<<<<

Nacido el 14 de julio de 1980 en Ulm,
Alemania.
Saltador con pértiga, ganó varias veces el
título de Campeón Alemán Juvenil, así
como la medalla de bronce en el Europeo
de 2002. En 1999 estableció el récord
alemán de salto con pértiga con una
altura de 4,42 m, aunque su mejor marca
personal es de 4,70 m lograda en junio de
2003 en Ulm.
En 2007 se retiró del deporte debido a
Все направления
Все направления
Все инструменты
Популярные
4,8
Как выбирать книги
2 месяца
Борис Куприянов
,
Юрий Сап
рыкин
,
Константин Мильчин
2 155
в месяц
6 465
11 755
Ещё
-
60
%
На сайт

>>>>
<<<<

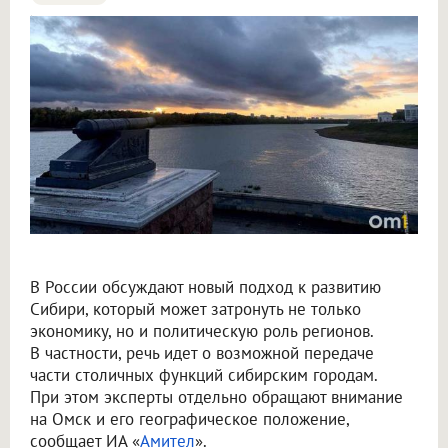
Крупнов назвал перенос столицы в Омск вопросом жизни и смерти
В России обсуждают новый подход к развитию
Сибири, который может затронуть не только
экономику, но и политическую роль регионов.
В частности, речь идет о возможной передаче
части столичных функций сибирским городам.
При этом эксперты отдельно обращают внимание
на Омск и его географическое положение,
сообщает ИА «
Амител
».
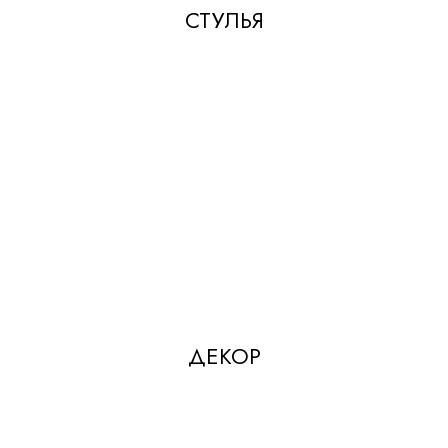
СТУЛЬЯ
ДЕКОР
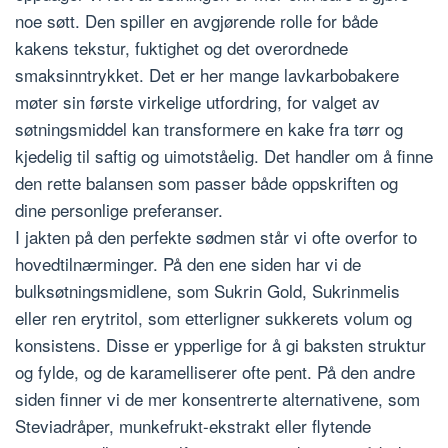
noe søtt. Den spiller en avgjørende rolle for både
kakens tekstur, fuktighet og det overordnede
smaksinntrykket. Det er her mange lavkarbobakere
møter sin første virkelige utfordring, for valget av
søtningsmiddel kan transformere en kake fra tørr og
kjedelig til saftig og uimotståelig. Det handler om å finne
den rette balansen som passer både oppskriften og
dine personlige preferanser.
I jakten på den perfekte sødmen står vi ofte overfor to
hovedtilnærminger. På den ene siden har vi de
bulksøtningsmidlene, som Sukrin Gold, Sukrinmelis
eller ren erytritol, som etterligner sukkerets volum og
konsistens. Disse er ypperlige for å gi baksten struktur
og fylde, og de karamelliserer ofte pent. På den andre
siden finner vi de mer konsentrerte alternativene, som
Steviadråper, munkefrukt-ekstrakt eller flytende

>>>>
<<<<

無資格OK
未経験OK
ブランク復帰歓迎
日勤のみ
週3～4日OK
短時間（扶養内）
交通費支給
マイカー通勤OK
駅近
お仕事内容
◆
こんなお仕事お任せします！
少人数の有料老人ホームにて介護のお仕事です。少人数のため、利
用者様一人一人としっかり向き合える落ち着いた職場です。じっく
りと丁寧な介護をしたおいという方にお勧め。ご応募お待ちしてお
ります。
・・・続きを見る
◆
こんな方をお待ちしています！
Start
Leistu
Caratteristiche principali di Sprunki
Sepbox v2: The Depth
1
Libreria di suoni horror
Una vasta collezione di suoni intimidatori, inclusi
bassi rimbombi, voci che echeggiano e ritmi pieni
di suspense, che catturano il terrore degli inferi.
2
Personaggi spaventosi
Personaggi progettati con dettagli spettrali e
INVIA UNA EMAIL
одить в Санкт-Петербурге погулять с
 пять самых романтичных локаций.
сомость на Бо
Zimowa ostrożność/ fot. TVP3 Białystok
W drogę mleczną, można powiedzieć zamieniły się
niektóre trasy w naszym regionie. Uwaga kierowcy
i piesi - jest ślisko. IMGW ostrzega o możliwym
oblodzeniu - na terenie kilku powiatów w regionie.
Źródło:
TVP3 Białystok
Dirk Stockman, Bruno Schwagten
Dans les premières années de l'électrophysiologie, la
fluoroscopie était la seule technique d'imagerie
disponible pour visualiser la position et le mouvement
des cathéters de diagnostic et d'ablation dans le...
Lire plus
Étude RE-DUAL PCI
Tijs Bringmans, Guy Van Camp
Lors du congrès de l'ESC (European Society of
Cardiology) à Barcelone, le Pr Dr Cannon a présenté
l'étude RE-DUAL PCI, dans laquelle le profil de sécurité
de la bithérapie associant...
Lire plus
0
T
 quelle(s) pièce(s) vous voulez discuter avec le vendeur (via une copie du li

>>>>

(Goal of the exercise): Can you render the material's lines as a Markdown table with the columns Row and Line, starting at the line containing "noe søtt. Den" and ending at the line containing "Steviadråper, munkefrukt-ekstrakt eller", with each line numbered and any blank lines left out?

(The completed task):
| Row | Line |
|---|---|
| 1 | noe søtt. Den spiller en avgjørende rolle for både |
| 2 | kakens tekstur, fuktighet og det overordnede |
| 3 | smaksinntrykket. Det er her mange lavkarbobakere |
| 4 | møter sin første virkelige utfordring, for valget av |
| 5 | søtningsmiddel kan transformere en kake fra tørr og |
| 6 | kjedelig til saftig og uimotståelig. Det handler om å finne |
| 7 | den rette balansen som passer både oppskriften og |
| 8 | dine personlige preferanser. |
| 9 | I jakten på den perfekte sødmen står vi ofte overfor to |
| 10 | hovedtilnærminger. På den ene siden har vi de |
| 11 | bulksøtningsmidlene, som Sukrin Gold, Sukrinmelis |
| 12 | eller ren erytritol, som etterligner sukkerets volum og |
| 13 | konsistens. Disse er ypperlige for å gi baksten struktur |
| 14 | og fylde, og de karamelliserer ofte pent. På den andre |
| 15 | siden finner vi de mer konsentrerte alternativene, som |
| 16 | Steviadråper, munkefrukt-ekstrakt eller flytende |